GEORGE ENTERTAINMENT NEWS - Works by the incredibly talented South African artist Irma Stern form part of the Sanlam Art Exhibit on display at the George Museum until end November. It is not often that we come face to face with the greats in South Africa's art world.
"The current once-in-a-lifetime exhibition has caused quite a sensation in the Sayers Art Gallery of the Museum," says Maura St.John, chairman of the local art society Scava.
She has noticed that the number of visitors to the gallery has increased, with abounding interest in not only the artworks themselves, but in the history or story behind each work. Because of its uniqueness and the extraordinary opportunity to have such a prestigious art exhibition in our city, members of Scava volunteered to be on hand to do conducted walk-throughs or provide more information to visiting art lovers.
St.John especially highlights the sculptural pieces that form part of the exhibition. All too often sculpture is overshadowed by paintings and therefore needs more exposure. There are 20 stunningly imaginative pieces in bronze, paper and wood.

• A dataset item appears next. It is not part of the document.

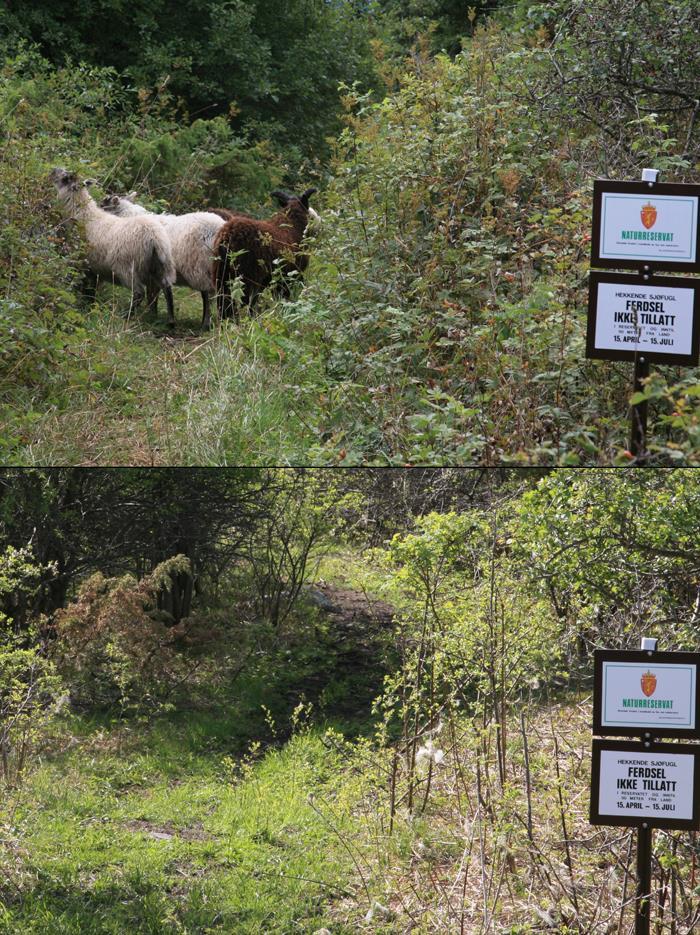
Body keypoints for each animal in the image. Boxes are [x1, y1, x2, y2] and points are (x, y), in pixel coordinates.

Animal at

Each piece of sculpture was especially chosen by Sanlam to make a statement, to give a timeline or to track the path of innovations in this medium since 1950. Some have clearly been influenced by such internationally famous sculptors as Henry Moore of the UK or the Italian artist / sculptor Giacometti.
The exhibition also features two surprising media pieces that warrant a personal visit. St.John encourages the public to come and enjoy this new modern art form first-hand.
One special modern work made by Eliza Botha in 1982, made of wood, perspex and paper and titled Butterfly Box, names all the"butterflies" who were either banned or in detention throughout our turbulent history.
This is a most interesting must-see. Another wonderful artwork called Beauty Bar, by Leora Farber, takes the viewer back to the days when all ladies owned a vanity case and transported their beauty products from place to place.